Vue du ciel, la route en lacets de Montvernier est d’une poésie de conte de fées. Les petits vélos qui escaladent cette parfaite difficulté alpestre semblent tout droit sortis d’un rêve en carton-pâte de chez Disney. Et, comme il y a, enfin, happy end au programme avec la victoire d’étape de Romain Bardet, méritant jeune français qui galope en avant-garde, et ne se casse pas la binette dans les descentes, tout va enfin pour le mieux dans le meilleur des mondes. Coursés par la suspicion, Froome et ses hommes en noir lèvent les yeux au ciel devant tant d’indignation sans validation mais sont bien obligés de faire diversion. Pour complaire au pays d’accueil, les Sky ouvrent la herse, et laissent les Français amuser la galerie. Aussitôt, comme par enchantement, plus personne ne parle de dopage génétique, de vélo électrique ou de watts pharaoniques. On est juste là à s’extasier du mollet gringalet et du courage restauré. Et de la beauté de ces sentiers tendrement goudronnés qui semblent des encorbellements avec vue sur le bonheur de vivre.
Vus du ciel, les éleveurs partis à l’assaut du Mont-Saint-Michel ne sont plus que des pèlerins à pataugas et houppelandes. Au lieu de pousser les pourceaux devant eux, ils enfourchent les chevaux au galop pour fuir la marée de pré-salé. On les croyait prêts à aller déverser leur lisier au pied de l’archange, ils n’insistent même plus pour passer par le fil de l’épée Michel-Edouard Leclerc et autres dragons de la grande distribution.
Vue de haut, la cathédrale de Reims impose aisément ses dentelles gothiques face aux Lego interchangeables des bâtiments du centre hospitalier où végète Vincent Lambert. Très haut oblige, on se souvient du baptême de Clovis, et que Rome vaut bien une messe. Et on a vite fait de minimiser cette querelle de famille, qui voit l’intégrisme catholique intimider la raison médicale, qui ne paraît pas bien assurée d’elle-même.
L'été, dans les magazines, vient aussi le temps des vues aériennes des villas des riches et célèbres. Et, c'est une plaisante façon d'établir le cadastre de nos jalousies populacières que de scruter le nombre de dépendances attenantes, la tonalité du bleu des piscines, l'accès direct à la mer via des escaliers de guingois, sans compter le ponton où viennent s'amarrer les cabin cruisers et les day boats, les jet-skis et les motoscafi.

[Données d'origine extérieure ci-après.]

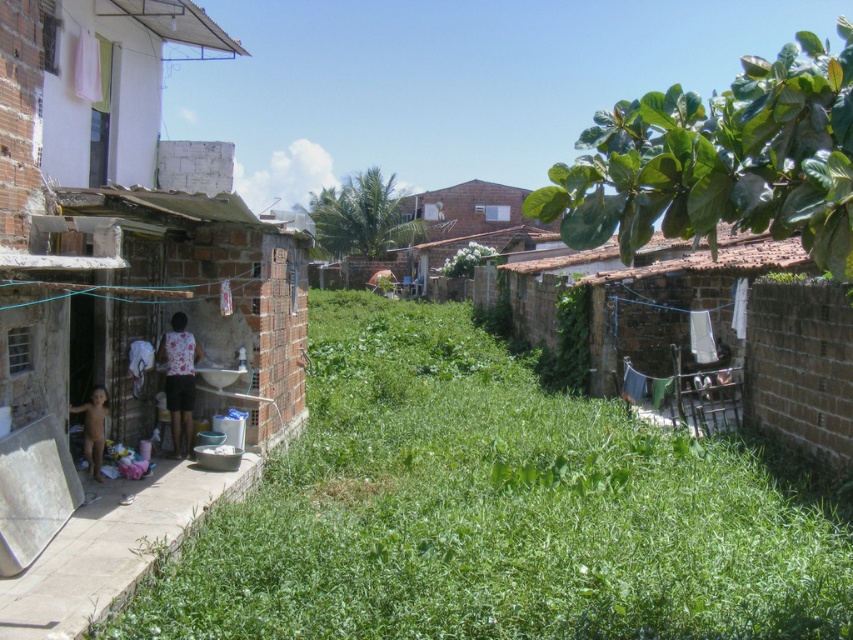
Which is more to the right, green leafy grass at lower left or white concrete alley at lower left?

green leafy grass at lower left is more to the right.

Find the location of `green leafy grass at lower left`. green leafy grass at lower left is located at coordinates (496, 509).

Does point (224, 593) come closer to viewer compared to point (36, 595)?

No.

Identify the location of green leafy grass at lower left. (496, 509).

Can you confirm if green leafy plant at upper right is wider than white concrete alley at lower left?

Yes, green leafy plant at upper right is wider than white concrete alley at lower left.

Can you confirm if green leafy plant at upper right is positioned to the left of white concrete alley at lower left?

Incorrect, green leafy plant at upper right is not on the left side of white concrete alley at lower left.

Which is in front, point (793, 186) or point (16, 586)?

Positioned in front is point (793, 186).

Find the location of `green leafy plant at upper right`. green leafy plant at upper right is located at coordinates (720, 161).

This screenshot has height=640, width=853. Find the location of `green leafy grass at lower left`. green leafy grass at lower left is located at coordinates coord(496,509).

Is point (483, 332) farther from viewer compared to point (173, 156)?

That is True.

At what (x,y) coordinates should I click in order to perform the action: click on green leafy grass at lower left. Please return your answer as a coordinate pair (x, y). The height and width of the screenshot is (640, 853). Looking at the image, I should click on (x=496, y=509).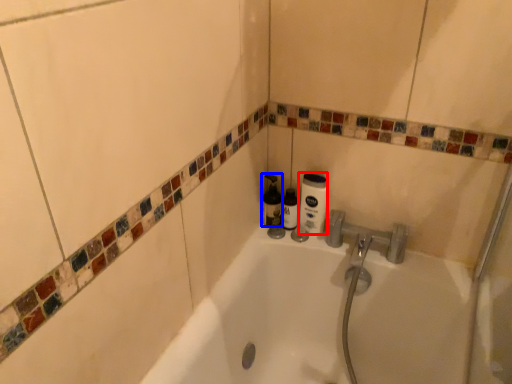
Question: Which object is further to the camera taking this photo, cleaning product (highlighted by a red box) or bottle (highlighted by a blue box)?

Choices:
 (A) cleaning product
 (B) bottle

Answer: (B)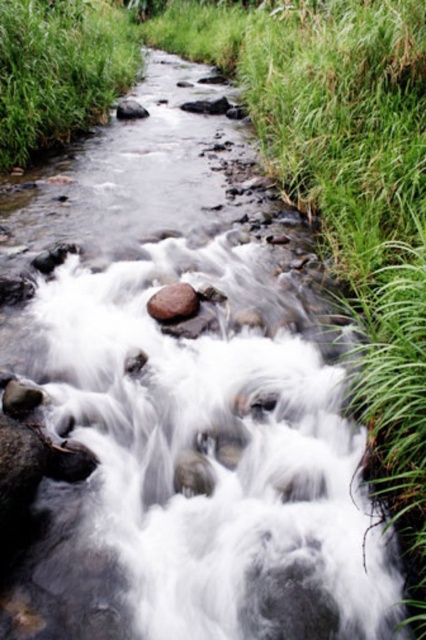
Question: Where is smooth brown rock at center located in relation to smooth gray rock at center in the image?

Choices:
 (A) right
 (B) left

Answer: (A)

Question: Among these objects, which one is nearest to the camera?

Choices:
 (A) smooth gray rock at center
 (B) smooth brown rock at center

Answer: (B)

Question: Can you confirm if smooth brown rock at center is positioned to the left of smooth gray rock at center?

Choices:
 (A) yes
 (B) no

Answer: (B)

Question: Which of the following is the closest to the observer?

Choices:
 (A) smooth brown rock at center
 (B) smooth gray rock at center

Answer: (A)

Question: Is smooth brown rock at center thinner than smooth gray rock at center?

Choices:
 (A) yes
 (B) no

Answer: (A)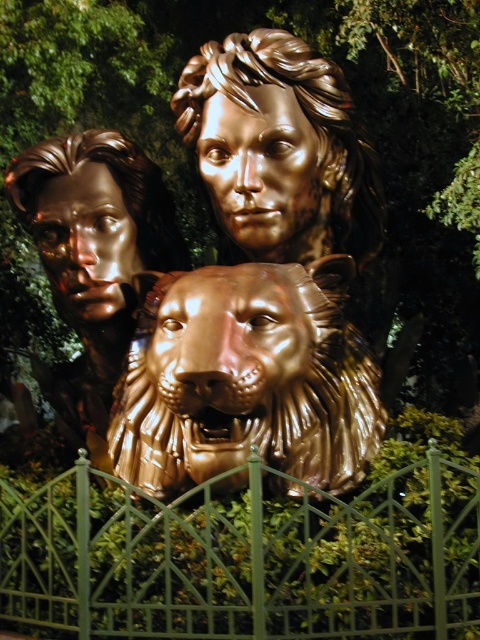
Who is more distant from viewer, (x=345, y=608) or (x=153, y=220)?

The point (x=153, y=220) is more distant.

Is point (373, 600) positioned behind point (15, 196)?

No, it is in front of (15, 196).

This screenshot has height=640, width=480. What are the coordinates of `green metal fence at center` in the screenshot? It's located at (245, 557).

Does shiny gold lion at center have a lesser width compared to gold polished head at center?

No, shiny gold lion at center is not thinner than gold polished head at center.

Is shiny gold lion at center taller than gold polished head at center?

No, shiny gold lion at center is not taller than gold polished head at center.

Where is `shiny gold lion at center`? shiny gold lion at center is located at coordinates (247, 380).

Can you confirm if green metal fence at center is taller than shiny gold lion at center?

Incorrect, green metal fence at center's height is not larger of shiny gold lion at center's.

Does green metal fence at center appear over shiny gold lion at center?

No, green metal fence at center is not above shiny gold lion at center.

Where is `green metal fence at center`? This screenshot has width=480, height=640. green metal fence at center is located at coordinates (245, 557).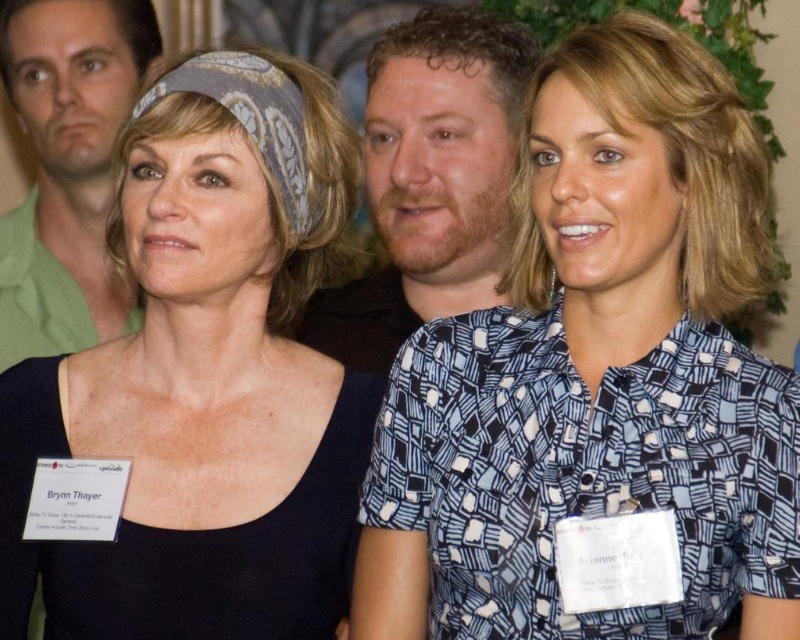
You are taking a photo of the blue printed blouse at center and the bearded man at center. Which one is closer to you?

The blue printed blouse at center is closer to the viewer than the bearded man at center.

You are at a formal event and want to greet the person wearing the black matte dress at center. Which direction should you move relative to the blue printed blouse at center?

The blue printed blouse at center is to the right of the black matte dress at center. Therefore, to greet the person wearing the black matte dress at center, you should move to the left relative to the blue printed blouse at center.

Which person is wearing the black matte dress at center?

The individual in the center is wearing the black matte dress at center.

Ce qui est bizarre sur ces photos, c'est que ces propriétés ne semblent jamais habitées. Ni serviettes de bains battant au vent, ni bouées canards oubliées près de la pool house, ni barbecue fumant sous l'orage. C'est comme si posséder interdisait d'occuper, comme si thésauriser se faisait volets fermés.
A prendre de la hauteur, les Français se découvrent voyeurs désinvestis, se noyant dans la contemplation de paysages superbes où ils perdent allégrement les silhouettes miniatures de François Hollande, Manuel Valls et compagnie. A trop regarder de loin des émissions déroulantes comme Des racines et des ailes pour les beautés intérieures et Thalassa pour les échancrures littorales, l'overdose du naturel spectaculaire menace. C'est pourquoi, les petites fourmis pédalantes humanisent la donne et renvoient chacun aux plages d'enfance où l'on traçait dans le sable des parcours pour les billes ou les capsules, avant que la marée haute ne dévaste tout.
Vu du ciel, il est enfin assez difficile d’arbitrer la récente bataille entre les rotondités propulsives de Beyonce, alliées aux collines mamelues de Nicki Minaj, dénoncées pour vulgarité par cette Gauloise va-de-la-gueule de Lou Doillon. La planche à pain aux tatouages pas tabous peut parfois se laisser déborder par des remontées distinguées d’aristocrate anglaise. De là à ce que la bien-pensance féministe la traîne dans la boue, et fasse des machines à cash remueuses de popotin des égéries du «Black is Beautiful» et du «Girl Power», faut pas exagérer ! Le plat pays de Lou a beau être physiquement le mien, avouons que tout cela n’est pas bien grave. Et qu’à chacune, son ciel.
La chronique Ré/Jouissances reviendra le mardi 2 septembre.